First of all, the facts. Since 1956, the price of solar panels has come down with a factor of over seven thousand; and they are still falling. In each doubling of installed capacity, the price of solar panels falls by over 30%. This also holds true for wind power, batteries and electrolysers – although at a slower pace. In the meantime, the price of fossil fuels has more or less remained constant. Nuclear power stations, once a promise, tend to become more expensive all the time.

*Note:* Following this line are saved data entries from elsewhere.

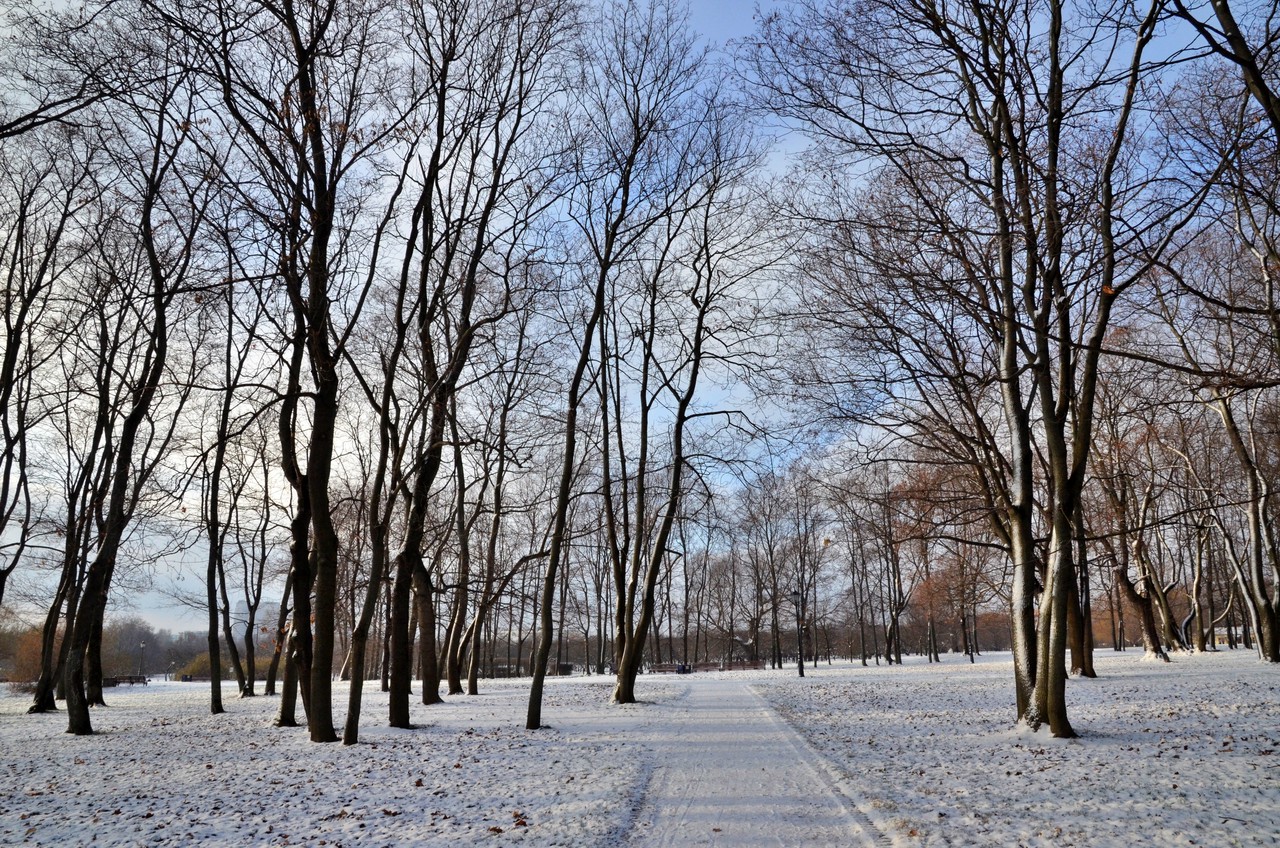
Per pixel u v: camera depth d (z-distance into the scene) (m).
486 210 18.84
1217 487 33.22
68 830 9.38
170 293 19.33
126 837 9.02
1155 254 11.34
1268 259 17.66
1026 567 16.05
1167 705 18.72
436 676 27.20
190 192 16.72
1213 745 12.99
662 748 15.40
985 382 15.06
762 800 10.45
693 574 72.75
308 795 11.10
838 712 22.12
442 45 17.23
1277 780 10.23
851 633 89.56
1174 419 32.31
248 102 15.38
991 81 13.99
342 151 16.34
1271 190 11.00
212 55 14.40
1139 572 40.53
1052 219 13.03
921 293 15.41
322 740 16.59
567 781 11.84
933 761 13.06
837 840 8.42
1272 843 7.79
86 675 33.47
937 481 21.14
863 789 10.93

In contrast to this, almost all price scenarios on renewable energy tend to be much too pessimistic. For instance, about a third of the latest IPCC scenarios are based on a 2030 price for solar energy that was out of date in 2021 already. Moreover, the IPCC scenarios vastly underestimate the opportunities for the electrification of most services. As the costs of electricity fall, this will become the energy carrier of choice for many activities now powered by fossil fuels; like driving our cars, heating our homes and producing steam for our industries. The use of electrically powered heat pumps will rise enormously.

Logo renewable energy
Logo renewable energy by Melanie Maecker-Tursun, Wikimedia Commons.

Learning curve

So, mind you, in spite of major official reservations on the potential of renewable energy, this has made headway at an unprecedented pace. New applications come forward all the time. Like solar panels that lie flat on the ground (saving the costs of tilted scaffolds) or heat batteries powered by solar and wind power. And the end of this development is not in sight yet. We almost apply innovations faster than they are being developed.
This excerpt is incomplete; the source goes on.